Sedangkan untuk masalah infrastruktur ekonomi, kendala yang dihadapi pemerintah adalah kelangkaan dana sehingga kesempatan dibuka bagi pelaku swasta untuk berpartisipasi. Sebetulnya, minat sektor swasta untuk masuk ke bisnis infrastruktur ini cukup tinggi, tapi dikendalai oleh problem klise, yaitu ketidaksiapan pemerintah untuk menyiapkan perangkat penopangnya, seperti penyiapan lahan dan kepastian harga ganti rugi tanah. Beberapa proyek jalan tol yang sudah disetujui dibangun tidak dapat direalisasikan karena hadirnya ketidakpastian itu. Sementara itu, ekspor Indonesia yang melonjak tajam dalam dua tahun ini masih lebih banyak disumbangkan kenaikan harga di pasar internasional, khususnya komoditas pertanian/perkebunan. Dari sisi volume, sebetulnya tidak terdapat kenaikan yang cukup besar. Di sisi lain, beberapa komoditas andalan ekspor lainnya, seperti produk tekstil dan kertas, justru mengalami penurunan dalam beberapa tahun terakhir.
Meneguhkan Komitmen
Menilik persoalan ekonomi yang harus dipecahkan sesegera mungkin itu, sebenarnya semuanya merupakan warisan lama yang tidak pernah mendapatkan pemecahan secepatnya. Akibatnya, peluang-peluang lompatan ekonomi yang terbentang di depan mata tidak pernah bisa dimanfaatkan. Oeh karena itu, perbaikan infrastruktur dan memperbanyak keragaman komoditas ekspor sebetulnya merupakan harapan lama yang sudah disuarakan sejak dulu. Demikian pula, rekomendasi untuk memindahkan sebagian ketergantungan ekonomi terhadap BBM juga sudah diingatkan sejak lama, yakni dengan jalan pindah ke energi alternatif, seperti batu bara. Tetapi, memang mesin birokrasi di Indonesia sangat terlambat panas sehingga seluruh pesan perubahan itu tidak menjelma menjadi keseriusan dalam kerja-kerja birokrasi keseharian. Ini juga yang menjadi sebab posisi Indonesia semakin merosot sebagai salah satu negara yang paling menarik bagi kegiatan investasi (asing).

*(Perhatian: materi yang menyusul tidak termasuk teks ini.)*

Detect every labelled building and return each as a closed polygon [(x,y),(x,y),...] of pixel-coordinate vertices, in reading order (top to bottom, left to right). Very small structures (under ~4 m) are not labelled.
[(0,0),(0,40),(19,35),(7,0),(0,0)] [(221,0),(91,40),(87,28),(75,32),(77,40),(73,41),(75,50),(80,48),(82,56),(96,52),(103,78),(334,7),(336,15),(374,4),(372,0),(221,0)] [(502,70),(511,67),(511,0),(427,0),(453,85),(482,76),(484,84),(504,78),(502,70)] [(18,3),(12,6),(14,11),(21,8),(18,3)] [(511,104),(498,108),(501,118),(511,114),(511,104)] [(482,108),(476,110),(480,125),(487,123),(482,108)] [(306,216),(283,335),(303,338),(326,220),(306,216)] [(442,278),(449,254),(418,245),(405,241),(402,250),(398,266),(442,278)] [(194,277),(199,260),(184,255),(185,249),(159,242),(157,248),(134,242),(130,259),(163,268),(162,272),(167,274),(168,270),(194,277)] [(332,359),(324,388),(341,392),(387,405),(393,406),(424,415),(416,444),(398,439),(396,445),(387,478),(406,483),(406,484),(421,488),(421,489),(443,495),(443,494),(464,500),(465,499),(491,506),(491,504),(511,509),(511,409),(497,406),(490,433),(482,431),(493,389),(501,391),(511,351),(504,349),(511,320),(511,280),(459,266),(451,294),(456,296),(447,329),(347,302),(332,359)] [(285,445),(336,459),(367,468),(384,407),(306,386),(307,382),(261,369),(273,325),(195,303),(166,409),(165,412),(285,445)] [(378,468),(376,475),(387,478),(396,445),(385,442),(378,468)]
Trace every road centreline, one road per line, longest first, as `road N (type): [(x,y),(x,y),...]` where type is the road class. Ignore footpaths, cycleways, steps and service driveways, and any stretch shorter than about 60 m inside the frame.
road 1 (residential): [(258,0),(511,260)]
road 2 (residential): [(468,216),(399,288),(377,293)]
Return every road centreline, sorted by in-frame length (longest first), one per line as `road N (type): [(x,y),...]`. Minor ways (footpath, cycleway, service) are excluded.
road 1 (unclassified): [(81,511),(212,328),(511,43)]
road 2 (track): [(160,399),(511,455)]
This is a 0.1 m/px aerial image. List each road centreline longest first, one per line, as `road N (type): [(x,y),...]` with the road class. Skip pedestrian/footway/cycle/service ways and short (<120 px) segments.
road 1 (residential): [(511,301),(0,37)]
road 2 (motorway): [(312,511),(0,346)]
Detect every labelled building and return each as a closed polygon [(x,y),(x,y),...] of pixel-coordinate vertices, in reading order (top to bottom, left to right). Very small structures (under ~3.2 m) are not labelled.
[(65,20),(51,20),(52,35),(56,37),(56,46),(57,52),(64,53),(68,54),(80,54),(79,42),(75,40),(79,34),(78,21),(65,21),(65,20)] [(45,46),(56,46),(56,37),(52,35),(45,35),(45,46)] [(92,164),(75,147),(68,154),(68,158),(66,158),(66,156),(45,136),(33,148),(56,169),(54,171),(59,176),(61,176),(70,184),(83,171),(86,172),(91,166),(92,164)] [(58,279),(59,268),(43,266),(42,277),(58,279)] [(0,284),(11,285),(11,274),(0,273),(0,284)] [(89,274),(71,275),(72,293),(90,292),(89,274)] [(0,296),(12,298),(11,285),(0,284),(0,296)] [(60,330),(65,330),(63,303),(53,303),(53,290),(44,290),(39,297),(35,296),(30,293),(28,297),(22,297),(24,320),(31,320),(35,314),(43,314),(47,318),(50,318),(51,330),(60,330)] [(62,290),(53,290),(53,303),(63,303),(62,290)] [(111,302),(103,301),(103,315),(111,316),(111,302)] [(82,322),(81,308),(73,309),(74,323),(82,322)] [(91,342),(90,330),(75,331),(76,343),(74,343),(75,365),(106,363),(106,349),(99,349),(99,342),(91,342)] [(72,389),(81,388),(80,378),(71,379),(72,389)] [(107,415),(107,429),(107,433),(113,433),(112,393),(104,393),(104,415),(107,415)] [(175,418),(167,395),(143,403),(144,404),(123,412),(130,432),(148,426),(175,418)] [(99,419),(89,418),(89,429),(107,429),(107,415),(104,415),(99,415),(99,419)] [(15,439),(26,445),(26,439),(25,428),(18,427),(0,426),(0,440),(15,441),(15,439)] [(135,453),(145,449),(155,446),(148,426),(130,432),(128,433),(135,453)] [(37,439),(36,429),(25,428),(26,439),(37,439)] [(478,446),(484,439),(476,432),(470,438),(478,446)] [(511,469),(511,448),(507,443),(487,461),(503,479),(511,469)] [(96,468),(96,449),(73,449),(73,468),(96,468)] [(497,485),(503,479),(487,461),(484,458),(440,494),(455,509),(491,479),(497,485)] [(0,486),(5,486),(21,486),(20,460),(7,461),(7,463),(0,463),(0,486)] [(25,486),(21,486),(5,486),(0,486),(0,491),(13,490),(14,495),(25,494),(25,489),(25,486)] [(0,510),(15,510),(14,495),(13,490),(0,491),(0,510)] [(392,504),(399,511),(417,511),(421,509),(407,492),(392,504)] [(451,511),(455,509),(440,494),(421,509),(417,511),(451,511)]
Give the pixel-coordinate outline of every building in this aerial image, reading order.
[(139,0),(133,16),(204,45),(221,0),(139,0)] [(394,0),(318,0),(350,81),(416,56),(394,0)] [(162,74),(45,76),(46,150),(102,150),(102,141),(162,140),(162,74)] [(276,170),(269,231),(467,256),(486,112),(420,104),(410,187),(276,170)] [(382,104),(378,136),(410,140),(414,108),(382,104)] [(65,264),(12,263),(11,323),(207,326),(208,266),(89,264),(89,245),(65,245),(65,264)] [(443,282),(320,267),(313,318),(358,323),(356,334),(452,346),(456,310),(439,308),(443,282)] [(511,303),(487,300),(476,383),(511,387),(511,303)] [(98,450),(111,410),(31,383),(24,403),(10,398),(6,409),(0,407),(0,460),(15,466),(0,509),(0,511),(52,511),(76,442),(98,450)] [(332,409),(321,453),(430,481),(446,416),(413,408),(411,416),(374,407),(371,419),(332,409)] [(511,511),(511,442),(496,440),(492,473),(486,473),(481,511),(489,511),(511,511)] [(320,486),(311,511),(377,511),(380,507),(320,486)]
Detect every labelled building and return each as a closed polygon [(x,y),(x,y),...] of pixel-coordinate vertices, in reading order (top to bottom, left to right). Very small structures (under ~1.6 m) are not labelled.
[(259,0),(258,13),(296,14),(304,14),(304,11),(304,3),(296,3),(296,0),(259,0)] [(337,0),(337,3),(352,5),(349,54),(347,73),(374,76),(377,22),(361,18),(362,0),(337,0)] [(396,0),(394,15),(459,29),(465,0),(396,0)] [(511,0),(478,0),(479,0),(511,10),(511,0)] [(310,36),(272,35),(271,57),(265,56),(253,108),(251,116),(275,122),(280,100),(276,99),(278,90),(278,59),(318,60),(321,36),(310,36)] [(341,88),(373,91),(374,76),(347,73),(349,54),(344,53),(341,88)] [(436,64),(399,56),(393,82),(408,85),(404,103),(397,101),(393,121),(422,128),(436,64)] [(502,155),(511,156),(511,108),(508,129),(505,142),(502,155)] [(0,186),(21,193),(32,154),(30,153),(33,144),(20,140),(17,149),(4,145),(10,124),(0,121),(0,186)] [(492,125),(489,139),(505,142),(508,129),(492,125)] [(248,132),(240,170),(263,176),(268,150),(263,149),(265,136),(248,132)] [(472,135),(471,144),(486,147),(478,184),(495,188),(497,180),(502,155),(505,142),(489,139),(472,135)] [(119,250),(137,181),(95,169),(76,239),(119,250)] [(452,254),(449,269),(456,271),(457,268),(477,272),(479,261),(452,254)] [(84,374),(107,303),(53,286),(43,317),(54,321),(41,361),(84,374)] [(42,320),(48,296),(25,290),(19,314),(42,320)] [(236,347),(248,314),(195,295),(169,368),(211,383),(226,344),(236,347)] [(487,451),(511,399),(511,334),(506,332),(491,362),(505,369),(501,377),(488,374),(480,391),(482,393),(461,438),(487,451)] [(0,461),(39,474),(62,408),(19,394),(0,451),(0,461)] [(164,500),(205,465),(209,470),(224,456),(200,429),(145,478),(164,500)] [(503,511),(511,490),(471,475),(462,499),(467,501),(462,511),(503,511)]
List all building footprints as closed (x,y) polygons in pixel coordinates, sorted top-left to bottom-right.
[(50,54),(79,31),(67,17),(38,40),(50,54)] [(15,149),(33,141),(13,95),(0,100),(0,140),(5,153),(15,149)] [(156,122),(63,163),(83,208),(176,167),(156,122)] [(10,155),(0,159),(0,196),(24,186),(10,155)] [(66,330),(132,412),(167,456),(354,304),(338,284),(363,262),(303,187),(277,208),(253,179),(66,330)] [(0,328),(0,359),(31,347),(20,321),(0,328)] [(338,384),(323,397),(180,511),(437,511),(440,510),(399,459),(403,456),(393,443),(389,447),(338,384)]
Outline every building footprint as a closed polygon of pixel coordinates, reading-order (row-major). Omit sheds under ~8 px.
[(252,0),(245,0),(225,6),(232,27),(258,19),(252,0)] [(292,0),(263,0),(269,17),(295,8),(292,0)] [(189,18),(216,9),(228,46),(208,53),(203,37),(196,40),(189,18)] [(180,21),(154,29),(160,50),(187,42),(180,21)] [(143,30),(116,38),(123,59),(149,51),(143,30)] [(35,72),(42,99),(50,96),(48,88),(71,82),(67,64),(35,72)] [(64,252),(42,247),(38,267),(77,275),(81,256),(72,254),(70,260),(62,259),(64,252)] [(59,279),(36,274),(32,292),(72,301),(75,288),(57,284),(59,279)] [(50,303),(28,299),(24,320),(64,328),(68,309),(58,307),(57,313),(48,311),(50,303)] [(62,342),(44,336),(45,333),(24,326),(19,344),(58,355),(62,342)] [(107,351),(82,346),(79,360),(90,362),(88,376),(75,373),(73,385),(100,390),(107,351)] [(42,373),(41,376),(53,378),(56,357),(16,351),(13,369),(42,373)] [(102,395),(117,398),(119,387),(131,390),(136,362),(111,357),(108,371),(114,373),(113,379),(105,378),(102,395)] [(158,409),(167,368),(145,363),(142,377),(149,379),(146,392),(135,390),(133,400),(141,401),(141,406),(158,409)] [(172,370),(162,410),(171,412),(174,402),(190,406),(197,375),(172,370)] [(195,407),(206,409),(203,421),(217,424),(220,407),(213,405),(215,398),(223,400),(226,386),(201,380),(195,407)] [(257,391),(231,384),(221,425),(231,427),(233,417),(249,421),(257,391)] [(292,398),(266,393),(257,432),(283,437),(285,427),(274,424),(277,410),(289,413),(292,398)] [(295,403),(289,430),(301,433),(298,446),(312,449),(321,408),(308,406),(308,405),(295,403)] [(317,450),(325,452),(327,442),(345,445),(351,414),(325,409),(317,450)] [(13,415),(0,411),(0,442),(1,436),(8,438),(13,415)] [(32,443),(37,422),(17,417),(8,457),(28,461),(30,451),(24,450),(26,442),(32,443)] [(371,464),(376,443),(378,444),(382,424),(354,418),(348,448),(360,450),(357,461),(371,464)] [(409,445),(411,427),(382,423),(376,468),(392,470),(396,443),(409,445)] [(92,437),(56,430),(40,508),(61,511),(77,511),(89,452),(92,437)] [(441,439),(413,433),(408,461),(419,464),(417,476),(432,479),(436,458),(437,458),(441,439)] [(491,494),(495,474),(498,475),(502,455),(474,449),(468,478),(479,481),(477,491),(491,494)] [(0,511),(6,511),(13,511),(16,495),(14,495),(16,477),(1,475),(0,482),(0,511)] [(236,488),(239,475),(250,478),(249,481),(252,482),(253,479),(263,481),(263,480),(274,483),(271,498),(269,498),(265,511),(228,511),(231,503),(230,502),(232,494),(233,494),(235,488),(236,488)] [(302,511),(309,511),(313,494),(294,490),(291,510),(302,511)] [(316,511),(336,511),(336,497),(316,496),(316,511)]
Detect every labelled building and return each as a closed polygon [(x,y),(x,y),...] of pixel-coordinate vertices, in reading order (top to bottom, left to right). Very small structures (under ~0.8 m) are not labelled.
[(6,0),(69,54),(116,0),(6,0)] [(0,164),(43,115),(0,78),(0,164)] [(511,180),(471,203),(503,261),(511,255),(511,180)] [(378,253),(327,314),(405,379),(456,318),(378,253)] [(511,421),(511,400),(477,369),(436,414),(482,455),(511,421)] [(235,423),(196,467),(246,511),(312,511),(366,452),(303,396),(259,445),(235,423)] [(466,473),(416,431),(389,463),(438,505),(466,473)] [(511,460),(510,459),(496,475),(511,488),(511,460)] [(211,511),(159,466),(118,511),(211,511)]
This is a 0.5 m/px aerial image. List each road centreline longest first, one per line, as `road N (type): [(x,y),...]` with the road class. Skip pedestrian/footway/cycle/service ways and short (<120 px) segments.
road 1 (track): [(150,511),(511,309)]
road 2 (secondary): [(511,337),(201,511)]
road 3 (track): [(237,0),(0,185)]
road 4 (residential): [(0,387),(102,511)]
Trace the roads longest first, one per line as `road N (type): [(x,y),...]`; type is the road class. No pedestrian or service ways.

Jadi, untuk kesekian kalinya, aspirasi lama itu kali ini dikumandangkan kembali. Indikator makroekonomi yang semakin bagus, seperti inflasi yang rendah, nilai tukar rupiah yang stabil, dan suku bunga yang terus menurun tidak memiliki arti apa-apa jika masalah-masalah lama itu tidak diselesaikan. Di sini yang dibutuhkan oleh pemerintah hanyalah komitmen dan prioritas. Komitmen menjadi sinyal bagi pasar untuk melihat apakah pemerintah benar-benar serius mengatasi soal itu. Sedangkan prioritas dibutuhkan untuk menjadi panduan hal-hal yang harus dikerjakan oleh pemerintah. Tentu di luar tiga hal di atas masih banyak soal ekonomi lainnya yang perlu ditangani, tapi disadari bahwa tidak mungkin menyelesaikan seluruh persoalan dalam waktu yang bersamaan. Sehingga, prioritas merupakan keperluan mendesak yang juga harus diambil pemerintah, tentu dengan risiko yang mungkin timbul. Komitmen dan skala prioritas itulah yang akan menjadi batu ujian pemerintah pada 2008.